* **Dataset rows**
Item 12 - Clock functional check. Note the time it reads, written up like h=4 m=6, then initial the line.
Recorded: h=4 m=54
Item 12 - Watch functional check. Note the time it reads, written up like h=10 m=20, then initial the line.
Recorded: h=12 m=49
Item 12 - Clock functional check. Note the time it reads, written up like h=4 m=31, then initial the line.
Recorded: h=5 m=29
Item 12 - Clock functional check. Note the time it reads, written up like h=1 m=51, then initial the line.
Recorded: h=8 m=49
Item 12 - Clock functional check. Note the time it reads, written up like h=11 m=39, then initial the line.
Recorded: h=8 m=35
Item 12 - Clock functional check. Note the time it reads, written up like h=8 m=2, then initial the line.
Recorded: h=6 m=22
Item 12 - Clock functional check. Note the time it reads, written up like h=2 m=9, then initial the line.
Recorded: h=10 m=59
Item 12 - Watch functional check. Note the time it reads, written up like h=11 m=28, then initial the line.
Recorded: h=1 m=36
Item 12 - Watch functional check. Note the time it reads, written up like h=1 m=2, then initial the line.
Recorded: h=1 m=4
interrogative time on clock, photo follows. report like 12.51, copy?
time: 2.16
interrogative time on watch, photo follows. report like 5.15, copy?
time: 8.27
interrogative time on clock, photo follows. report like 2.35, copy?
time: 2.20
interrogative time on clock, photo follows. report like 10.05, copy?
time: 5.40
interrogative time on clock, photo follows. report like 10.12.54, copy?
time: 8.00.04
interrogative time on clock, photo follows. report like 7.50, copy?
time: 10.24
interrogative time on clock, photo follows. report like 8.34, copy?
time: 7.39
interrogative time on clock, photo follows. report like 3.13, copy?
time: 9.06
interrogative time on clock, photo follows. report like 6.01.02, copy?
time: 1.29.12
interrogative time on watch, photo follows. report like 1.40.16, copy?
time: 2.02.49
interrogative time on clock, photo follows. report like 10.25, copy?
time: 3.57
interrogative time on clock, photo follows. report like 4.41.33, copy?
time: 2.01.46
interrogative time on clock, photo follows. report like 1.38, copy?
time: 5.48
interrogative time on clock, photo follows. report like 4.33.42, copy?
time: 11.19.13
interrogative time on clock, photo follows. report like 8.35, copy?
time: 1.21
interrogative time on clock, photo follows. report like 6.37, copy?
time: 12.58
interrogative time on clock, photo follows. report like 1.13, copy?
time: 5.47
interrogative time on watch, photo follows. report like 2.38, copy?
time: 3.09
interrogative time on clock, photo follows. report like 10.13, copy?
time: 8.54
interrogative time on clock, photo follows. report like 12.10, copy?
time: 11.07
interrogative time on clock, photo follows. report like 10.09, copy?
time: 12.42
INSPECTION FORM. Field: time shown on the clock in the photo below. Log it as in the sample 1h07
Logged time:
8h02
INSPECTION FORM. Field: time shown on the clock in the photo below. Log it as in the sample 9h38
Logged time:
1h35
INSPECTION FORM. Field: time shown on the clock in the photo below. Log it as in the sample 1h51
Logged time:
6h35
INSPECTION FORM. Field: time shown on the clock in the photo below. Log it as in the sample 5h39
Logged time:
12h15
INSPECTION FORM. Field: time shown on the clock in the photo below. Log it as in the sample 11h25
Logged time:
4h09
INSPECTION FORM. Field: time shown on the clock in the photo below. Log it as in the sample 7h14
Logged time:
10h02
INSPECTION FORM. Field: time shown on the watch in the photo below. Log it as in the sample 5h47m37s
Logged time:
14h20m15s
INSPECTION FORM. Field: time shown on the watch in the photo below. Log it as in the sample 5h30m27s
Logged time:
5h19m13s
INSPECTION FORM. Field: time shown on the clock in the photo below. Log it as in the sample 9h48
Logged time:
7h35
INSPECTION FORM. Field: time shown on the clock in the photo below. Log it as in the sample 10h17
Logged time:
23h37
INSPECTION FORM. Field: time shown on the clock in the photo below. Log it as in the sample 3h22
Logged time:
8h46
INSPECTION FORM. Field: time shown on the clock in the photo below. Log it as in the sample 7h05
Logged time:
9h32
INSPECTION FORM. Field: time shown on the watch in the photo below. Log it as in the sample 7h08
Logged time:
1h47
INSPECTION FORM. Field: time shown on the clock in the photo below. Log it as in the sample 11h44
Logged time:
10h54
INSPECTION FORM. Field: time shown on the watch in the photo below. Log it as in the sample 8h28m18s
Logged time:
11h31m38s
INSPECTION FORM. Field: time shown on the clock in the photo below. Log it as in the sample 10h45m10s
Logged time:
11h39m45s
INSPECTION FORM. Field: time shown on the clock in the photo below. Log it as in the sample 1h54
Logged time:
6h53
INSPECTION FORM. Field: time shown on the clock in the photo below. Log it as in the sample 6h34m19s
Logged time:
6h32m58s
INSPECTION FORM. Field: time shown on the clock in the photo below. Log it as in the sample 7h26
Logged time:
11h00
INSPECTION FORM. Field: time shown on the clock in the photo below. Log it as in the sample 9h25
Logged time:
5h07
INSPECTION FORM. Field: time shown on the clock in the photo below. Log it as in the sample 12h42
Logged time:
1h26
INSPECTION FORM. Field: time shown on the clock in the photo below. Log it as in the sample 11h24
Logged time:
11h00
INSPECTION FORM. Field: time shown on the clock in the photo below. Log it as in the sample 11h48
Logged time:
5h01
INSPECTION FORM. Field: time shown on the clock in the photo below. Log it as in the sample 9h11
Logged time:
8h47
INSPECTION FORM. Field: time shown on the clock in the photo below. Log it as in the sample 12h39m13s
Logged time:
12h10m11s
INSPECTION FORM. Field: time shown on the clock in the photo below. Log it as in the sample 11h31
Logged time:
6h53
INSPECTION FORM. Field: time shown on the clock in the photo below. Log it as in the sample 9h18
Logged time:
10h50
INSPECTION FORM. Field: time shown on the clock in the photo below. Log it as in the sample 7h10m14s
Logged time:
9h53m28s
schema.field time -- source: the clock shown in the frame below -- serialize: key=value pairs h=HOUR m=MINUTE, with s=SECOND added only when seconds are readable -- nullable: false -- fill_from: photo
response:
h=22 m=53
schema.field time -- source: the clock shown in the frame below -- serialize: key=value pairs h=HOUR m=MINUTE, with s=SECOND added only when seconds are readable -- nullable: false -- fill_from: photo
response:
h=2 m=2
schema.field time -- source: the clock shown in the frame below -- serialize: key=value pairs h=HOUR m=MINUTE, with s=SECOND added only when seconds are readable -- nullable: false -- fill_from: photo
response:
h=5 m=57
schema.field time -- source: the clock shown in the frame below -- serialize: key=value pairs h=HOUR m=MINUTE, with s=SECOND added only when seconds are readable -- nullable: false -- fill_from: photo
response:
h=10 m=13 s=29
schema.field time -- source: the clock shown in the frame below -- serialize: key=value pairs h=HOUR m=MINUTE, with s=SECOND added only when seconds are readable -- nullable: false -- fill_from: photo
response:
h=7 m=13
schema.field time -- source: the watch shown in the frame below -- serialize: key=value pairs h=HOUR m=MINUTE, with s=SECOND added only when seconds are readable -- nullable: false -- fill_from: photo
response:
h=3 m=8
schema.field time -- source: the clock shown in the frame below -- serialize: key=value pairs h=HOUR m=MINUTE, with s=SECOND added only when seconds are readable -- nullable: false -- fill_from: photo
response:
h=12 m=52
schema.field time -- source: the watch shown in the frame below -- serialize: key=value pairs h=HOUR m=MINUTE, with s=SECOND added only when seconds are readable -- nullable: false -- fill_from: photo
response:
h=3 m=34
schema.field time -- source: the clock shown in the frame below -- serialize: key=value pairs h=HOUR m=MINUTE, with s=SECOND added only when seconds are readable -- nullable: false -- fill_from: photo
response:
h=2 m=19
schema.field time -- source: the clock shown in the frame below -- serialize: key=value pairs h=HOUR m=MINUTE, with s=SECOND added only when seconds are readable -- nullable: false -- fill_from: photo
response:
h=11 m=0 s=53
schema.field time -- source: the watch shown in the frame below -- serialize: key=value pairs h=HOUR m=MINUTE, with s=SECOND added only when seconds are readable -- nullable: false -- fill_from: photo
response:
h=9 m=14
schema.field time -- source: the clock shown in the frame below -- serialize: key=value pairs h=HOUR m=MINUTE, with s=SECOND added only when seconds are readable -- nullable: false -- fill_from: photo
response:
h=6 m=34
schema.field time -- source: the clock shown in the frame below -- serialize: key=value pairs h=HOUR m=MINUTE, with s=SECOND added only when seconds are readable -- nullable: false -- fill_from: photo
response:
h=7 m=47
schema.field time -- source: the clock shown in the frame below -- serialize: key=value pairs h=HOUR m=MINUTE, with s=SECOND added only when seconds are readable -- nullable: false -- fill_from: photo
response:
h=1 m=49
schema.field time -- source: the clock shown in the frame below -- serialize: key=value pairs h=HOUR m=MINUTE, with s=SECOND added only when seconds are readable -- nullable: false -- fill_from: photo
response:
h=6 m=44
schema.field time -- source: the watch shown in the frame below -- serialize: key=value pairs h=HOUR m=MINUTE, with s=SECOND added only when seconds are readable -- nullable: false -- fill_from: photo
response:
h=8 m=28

* **Exercise directions**
Rewrite the entries above, from the first line through the line containing "Recorded: h=5 m=29" inclusive, replacing "functional" with "operational" throughout and leaving everything else unchanged.

* **Result of the task**
Item 12 - Clock operational check. Note the time it reads, written up like h=4 m=6, then initial the line.
Recorded: h=4 m=54
Item 12 - Watch operational check. Note the time it reads, written up like h=10 m=20, then initial the line.
Recorded: h=12 m=49
Item 12 - Clock operational check. Note the time it reads, written up like h=4 m=31, then initial the line.
Recorded: h=5 m=29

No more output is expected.